David Hejmanowski: Who’s right in Apple vs. FBI?


“This tension should be resolved by the American people deciding how we want to govern ourselves in a world we have never seen before.”

— James Comey

FBI director

“Those who would give up essential Liberty, to purchase a little temporary Safety, deserve neither Liberty nor Safety.”

— Benjamin Franklin

“Reply to the Governor,” 1755

On Dec. 2, 2015, Syed Farook and Tashfeen Malik left their 6-month-old daughter with her grandmother and headed to the Inland Regional Center in San Bernardino, California, where the San Bernardino County Department of Public Health was having a meeting. Farook was a health inspector for the department and his arrival at the event was not surprising. They posed with co-workers for photos, otherwise behaved unremarkably and left about halfway through the event.

They returned just before 11:00 a.m., wearing ski masks and tactical gear, and were heavily armed. Opening fire on the assembled group of health department workers, they killed 14 people between the ages of 26 and 60. Police identified their rented SUV, a chase ensued and then a shootout. Both Farook and Malik were killed in the exchange of gunfire with authorities.

Farook was a U.S. citizen, born in Chicago and educated at Cal State. Malik was a native Pakistani who had spent time in Saudi Arabia. The investigation determined that they had been radicalized individually, before the formation of ISIS, and that their recent activities and involvement in terrorism had occurred online.

During the course of the investigation, multiple pieces of evidence were obtained. Among them was an iPhone 5C, owned by San Bernardino County, but used by either Farook or Malik. Investigators from the FBI attempted to access the phone’s data, but were unable to. Apple’s security features are such that repeated attempts to access a phone’s data without knowing the passcode into the phone will continually lock the phone for longer periods of time and will eventually render the phone completely inoperable. The feature is intended to be an anti-theft device.

Concerned that rather than accessing data, their attempts would instead destroy the very data they sought, the FBI turned to Apple for help. Apple declined to help voluntarily and the FBI went to court to see if they could get an order compelling Apple’s assistance. Last week, the federal judge hearing the case ordered Apple to assist in unlocking the phone. Apple CEO Tim Cook has indicated that Apple will refuse to do so.

The government’s authority to compel Apple’s assistance might present a novel factual situation brought about by new technology, but the authority cited by the federal court couldn’t get much older. The basis for the order requiring Apple to comply was the All Writs Act, which was part of the Judiciary Act of 1789. The All Writs Act says, “The Supreme Court and all courts established by Act of Congress may issue all writs necessary or appropriate in aid of their respective jurisdictions and agreeable to the usages and principles of law.”
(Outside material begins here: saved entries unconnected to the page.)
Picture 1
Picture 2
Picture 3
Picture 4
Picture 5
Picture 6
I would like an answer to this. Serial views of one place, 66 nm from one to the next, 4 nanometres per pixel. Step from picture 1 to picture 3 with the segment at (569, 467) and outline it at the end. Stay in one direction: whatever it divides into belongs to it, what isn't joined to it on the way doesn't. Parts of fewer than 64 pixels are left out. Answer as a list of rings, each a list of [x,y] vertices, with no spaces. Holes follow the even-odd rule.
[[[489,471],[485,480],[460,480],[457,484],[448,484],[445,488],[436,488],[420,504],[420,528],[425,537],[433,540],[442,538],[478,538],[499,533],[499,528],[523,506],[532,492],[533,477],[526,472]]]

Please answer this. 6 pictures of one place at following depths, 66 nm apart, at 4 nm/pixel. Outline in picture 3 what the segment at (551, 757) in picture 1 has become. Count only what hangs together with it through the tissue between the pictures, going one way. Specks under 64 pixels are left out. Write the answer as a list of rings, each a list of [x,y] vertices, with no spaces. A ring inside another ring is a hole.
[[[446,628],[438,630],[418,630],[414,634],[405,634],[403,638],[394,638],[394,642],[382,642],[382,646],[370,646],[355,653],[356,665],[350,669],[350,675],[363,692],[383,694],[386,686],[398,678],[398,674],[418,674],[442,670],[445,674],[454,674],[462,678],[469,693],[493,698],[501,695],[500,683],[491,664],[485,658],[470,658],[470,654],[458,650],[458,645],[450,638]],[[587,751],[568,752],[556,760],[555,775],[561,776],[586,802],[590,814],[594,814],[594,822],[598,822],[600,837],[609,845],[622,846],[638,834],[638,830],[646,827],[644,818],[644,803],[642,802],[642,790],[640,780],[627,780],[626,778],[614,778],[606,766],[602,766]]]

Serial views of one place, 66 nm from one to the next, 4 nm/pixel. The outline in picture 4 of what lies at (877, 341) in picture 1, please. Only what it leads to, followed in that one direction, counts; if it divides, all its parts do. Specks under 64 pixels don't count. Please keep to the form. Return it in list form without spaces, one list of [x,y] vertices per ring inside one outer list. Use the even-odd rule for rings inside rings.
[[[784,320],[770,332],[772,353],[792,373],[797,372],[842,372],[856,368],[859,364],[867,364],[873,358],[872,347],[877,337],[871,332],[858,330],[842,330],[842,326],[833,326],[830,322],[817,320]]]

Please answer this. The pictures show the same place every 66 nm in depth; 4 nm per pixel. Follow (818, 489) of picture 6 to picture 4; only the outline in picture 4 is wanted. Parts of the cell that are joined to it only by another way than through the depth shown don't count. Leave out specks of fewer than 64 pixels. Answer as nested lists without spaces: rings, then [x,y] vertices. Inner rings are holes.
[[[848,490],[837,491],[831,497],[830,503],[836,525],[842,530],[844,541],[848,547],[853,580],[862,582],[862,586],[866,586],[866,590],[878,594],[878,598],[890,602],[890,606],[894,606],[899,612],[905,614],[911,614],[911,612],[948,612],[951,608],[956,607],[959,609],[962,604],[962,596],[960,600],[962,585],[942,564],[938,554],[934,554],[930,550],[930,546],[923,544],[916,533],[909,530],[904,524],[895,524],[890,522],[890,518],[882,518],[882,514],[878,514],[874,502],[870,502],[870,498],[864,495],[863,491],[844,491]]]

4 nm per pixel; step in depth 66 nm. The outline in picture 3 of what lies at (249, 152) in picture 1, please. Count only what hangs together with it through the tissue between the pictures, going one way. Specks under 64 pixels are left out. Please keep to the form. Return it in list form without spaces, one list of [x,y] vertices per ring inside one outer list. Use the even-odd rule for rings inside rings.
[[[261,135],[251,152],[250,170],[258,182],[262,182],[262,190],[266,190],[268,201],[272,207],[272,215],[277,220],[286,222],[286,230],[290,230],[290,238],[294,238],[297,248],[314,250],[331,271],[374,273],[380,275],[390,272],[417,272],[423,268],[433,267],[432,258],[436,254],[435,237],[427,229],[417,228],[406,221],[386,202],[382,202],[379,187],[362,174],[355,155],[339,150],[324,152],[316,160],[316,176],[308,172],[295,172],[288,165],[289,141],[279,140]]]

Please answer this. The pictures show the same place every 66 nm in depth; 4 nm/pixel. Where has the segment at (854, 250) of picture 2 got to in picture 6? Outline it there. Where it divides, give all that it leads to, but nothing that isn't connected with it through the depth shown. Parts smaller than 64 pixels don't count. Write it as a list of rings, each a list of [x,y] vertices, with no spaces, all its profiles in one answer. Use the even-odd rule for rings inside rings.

The use of the Act to compel corporations to assist law enforcement in criminal investigations is actually not new at all. The Supreme Court authorized that use in United States v. New York Telephone Co. in 1977, a case that compelled NYTC to assist the FBI in installing a pen register on a suspect’s phone line. In that case, the court concluded, “The power conferred by the Act extends, under appropriate circumstances, to persons who, though not parties to the original action or engaged in wrongdoing, are in a position to frustrate the implementation of a court order or the proper administration of justice, and encompasses even those who have not taken any affirmative action to hinder justice.”

The Supreme Court established a three-part test in U.S. v. NYTC to be applied to All Writs Act cases. Two of those prongs seem to be clearly satisfied here — that Apple is not too far removed from the case, and that their assistance is necessary. The remaining part of that test asks whether the thing they will be compelled to do imposes an “undue burden” on them. And that’s likely where this case will be decided in the future. In fact, Apple’s deadline to make that claim is today.

From there, the case will likely be appealed to the 9th Circuit Court of Appeals and, perhaps, ultimately to the U.S. Supreme Court. Congress and the president could also circumvent the debate by enacting a law that would require telecommunications companies to comply with these kinds of requests. The only thing truly surprising about this case is the very public nature of the debate between the FBI and Apple, a sign, perhaps, that the FBI is seeking a legislative solution to this problem.


David Hejmanowski

Case Study

David Hejmanowski is judge of the Probate/Juvenile Division of the Delaware County Common Pleas Court.